Volume Qwen GLM Kimi Haiku Sonnet Opus 4.6 Opus 4.7 Opus 4.8
100 PRs/month $1 $2 $2 $3 $11 $13 $18 $19
1,000 PRs/month $9 $21 $21 $31 $110 $127 $179 $186
10,000 PRs/month $85 $210 $210 $312 $1,102 $1,273 $1,788 $1,863

Averaged-score cost projection:

Volume 6x GLM 6x Kimi 3x Sonnet
100 PRs/month $13 $13 $33
1,000 PRs/month $126 $126 $331
10,000 PRs/month $1,260 $1,260 $3,306

Lower-cost OpenRouter option (opt-in)

Our recommended default stays Claude Sonnet 4.6 — we prefer the Anthropic model, and it is what we suggest for most teams. If cost is your priority, GitVelocity also supports bring-your-own OpenRouter keys as an opt-in alternative. Both steps below happen on the same page under Settings → AI Scoring.

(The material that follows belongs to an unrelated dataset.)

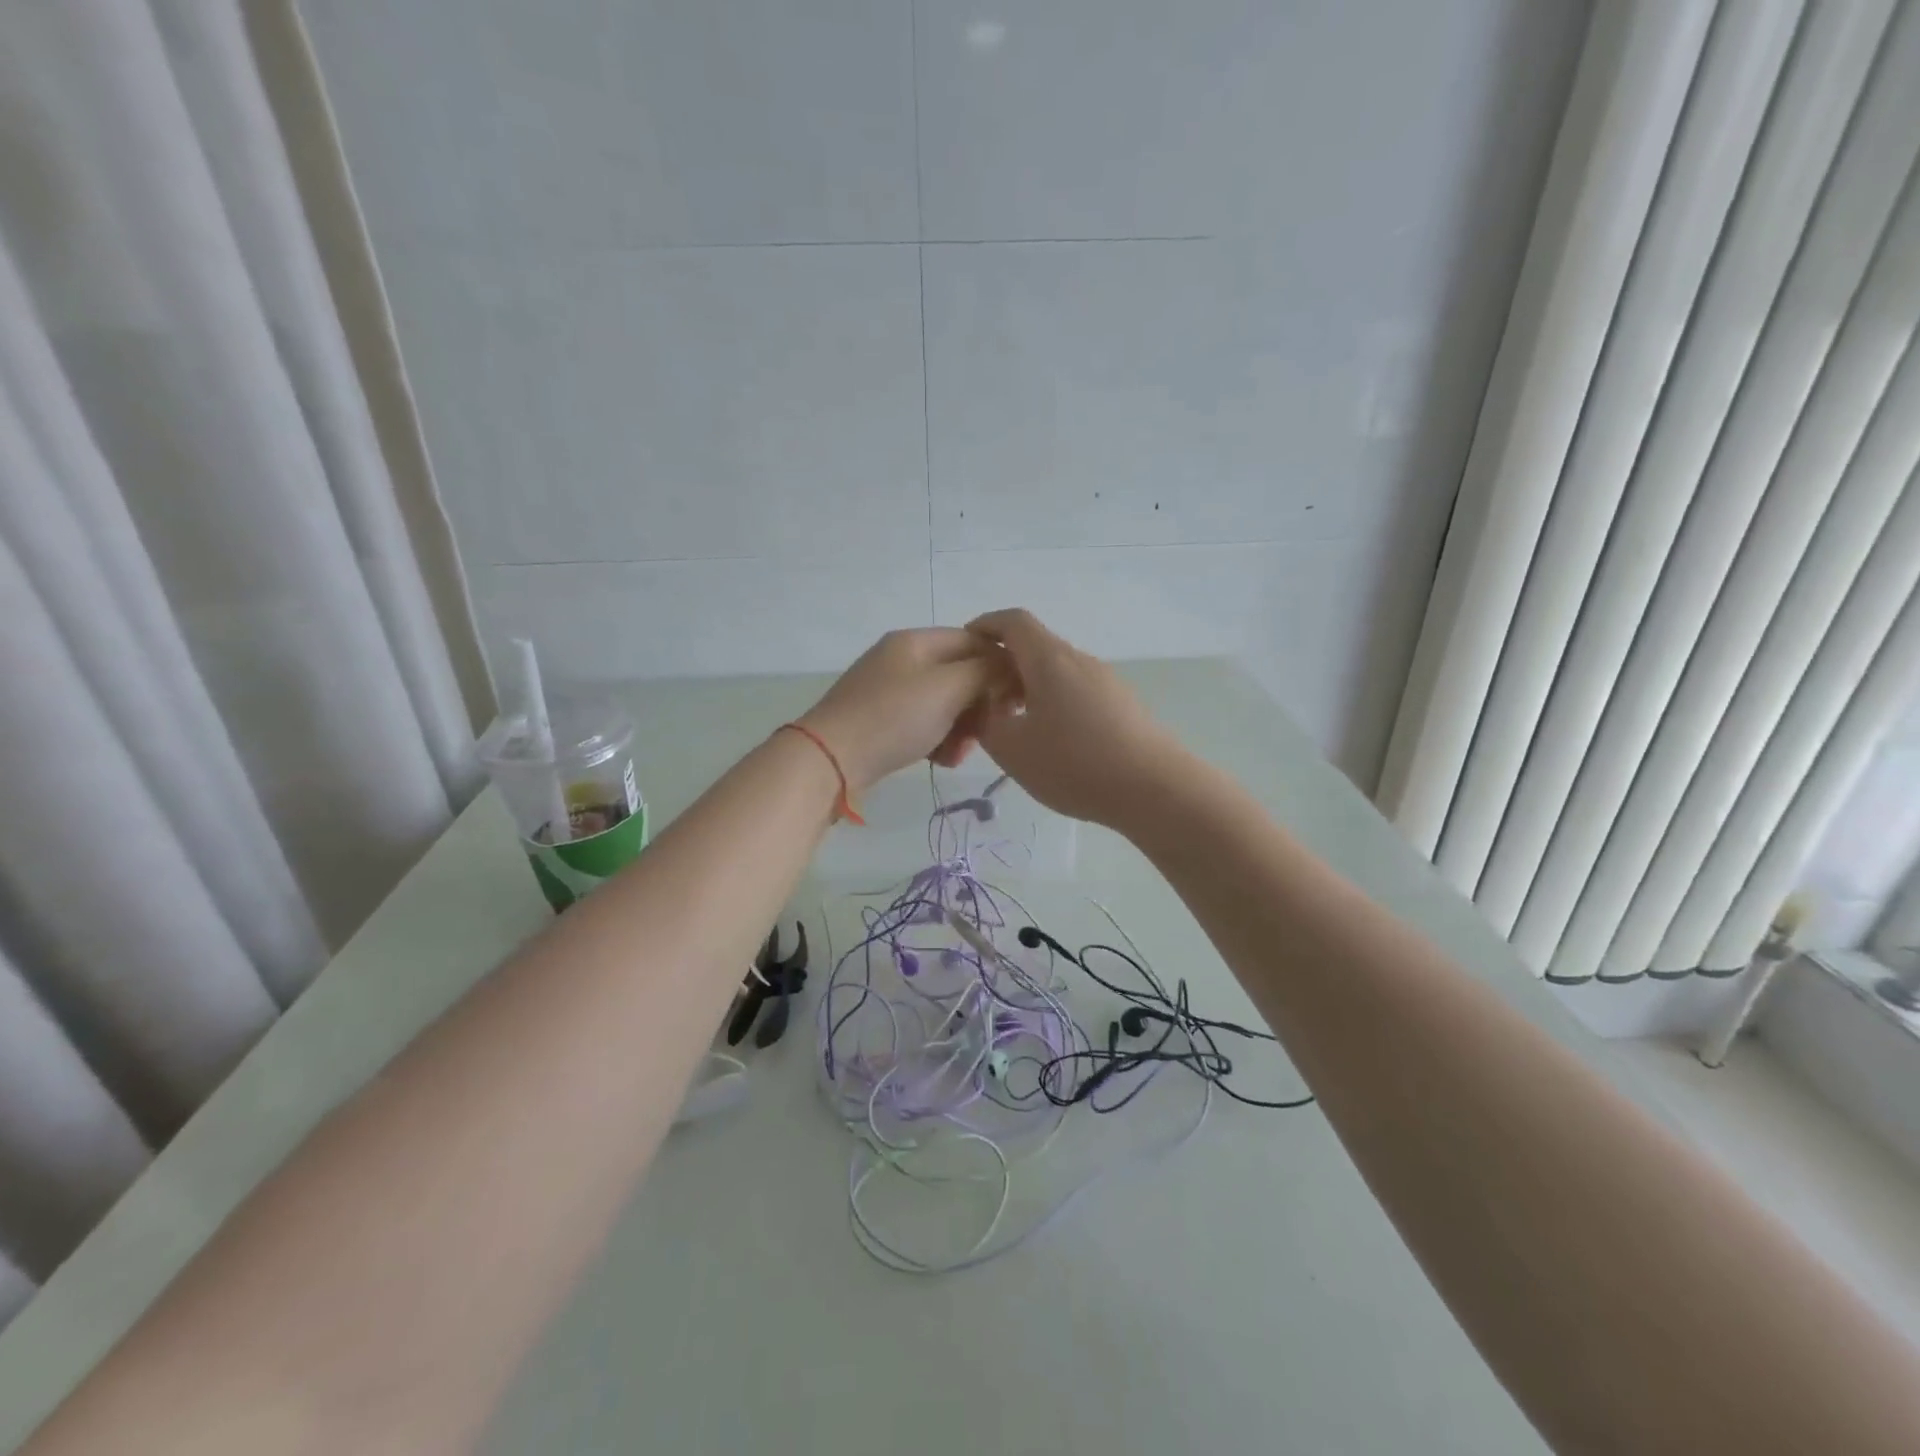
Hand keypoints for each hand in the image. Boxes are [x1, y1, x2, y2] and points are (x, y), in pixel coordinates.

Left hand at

1. Connect your OpenRouter key in the API Keys card.

Settings → AI Scoring → API Keys card with Anthropic and OpenRouter providers connected; redacted key suffixes shown next to each provider with an Edit action Click Edit on the OpenRouter row to paste your key (sk-or-...). Only the last four characters are ever shown back to you.

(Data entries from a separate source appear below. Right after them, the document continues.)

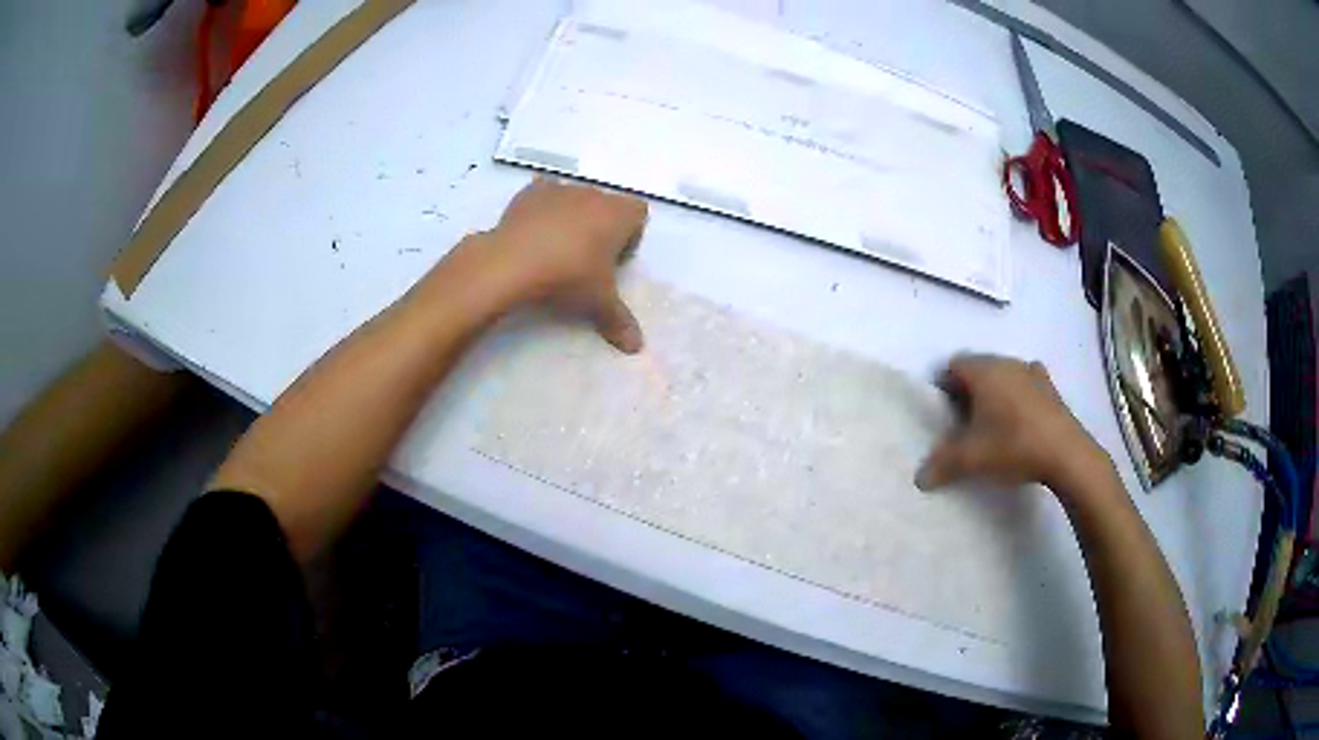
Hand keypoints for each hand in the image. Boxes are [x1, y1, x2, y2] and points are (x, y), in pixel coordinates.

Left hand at [481, 178, 647, 352]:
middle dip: (601, 227)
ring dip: (572, 216)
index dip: (631, 235)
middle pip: (607, 205)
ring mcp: (561, 189)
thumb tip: (637, 347)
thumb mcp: (598, 303)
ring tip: (557, 247)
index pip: (638, 213)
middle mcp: (594, 194)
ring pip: (576, 198)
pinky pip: (544, 192)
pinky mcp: (531, 192)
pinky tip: (534, 230)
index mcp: (618, 214)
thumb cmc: (569, 277)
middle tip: (587, 259)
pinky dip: (542, 207)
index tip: (614, 261)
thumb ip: (619, 321)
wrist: (514, 262)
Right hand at [915, 354, 1109, 496]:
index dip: (944, 387)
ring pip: (1004, 375)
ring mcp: (1032, 373)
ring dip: (995, 392)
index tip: (944, 414)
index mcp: (984, 371)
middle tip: (964, 423)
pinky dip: (1020, 395)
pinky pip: (1027, 383)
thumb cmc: (1013, 445)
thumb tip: (919, 479)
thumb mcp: (971, 460)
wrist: (1066, 454)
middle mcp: (1006, 363)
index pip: (953, 365)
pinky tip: (1021, 417)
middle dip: (969, 391)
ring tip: (994, 423)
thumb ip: (942, 466)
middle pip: (978, 368)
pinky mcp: (1051, 388)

2. Switch the scoring model to GLM 5.1 (OpenRouter) in the Model Selection card.

Settings → AI Scoring → Model Selection dropdown opened, showing Latest (Claude Sonnet 4.6), Claude Opus 4.7, Claude Opus 4.6, Claude Sonnet 4.6, and GLM 5.1 (OpenRouter) as the candidate options PR reviews route through OpenRouter on your own key as soon as you pick GLM 5.1. The default remains Latest (currently Sonnet 4.6) if you don't change it.

Model r vs Opus 4.7 MAD Bias Single-call cost (1k PRs)
GLM 5.1 0.975 2.92 +1.22 $21
Kimi K2.6 0.979 5.93 +5.80 $21

GLM 5.1 lands closest to the Opus 4.7 gold standard of the OpenRouter options, with far lower bias than Kimi (+1.22 vs +5.80). The default model is unchanged (Latest / Claude Sonnet 4.6); GLM 5.1 is fully opt-in.

Appendix: Notes

The dataset behind this page comprises 600 scored results — the 20-PR corpus run across all eight models, with 3 runs each (6 for Kimi and GLM). To keep scoring deterministic, models are queried at temperature 0 where the model supports it; Opus 4.7 and 4.8 are queried with their default sampling. Sonnet 4.6 is given an extended-thinking budget; the OpenRouter candidates are queried with reasoning disabled. All figures on this page come from this benchmark, not from production scores.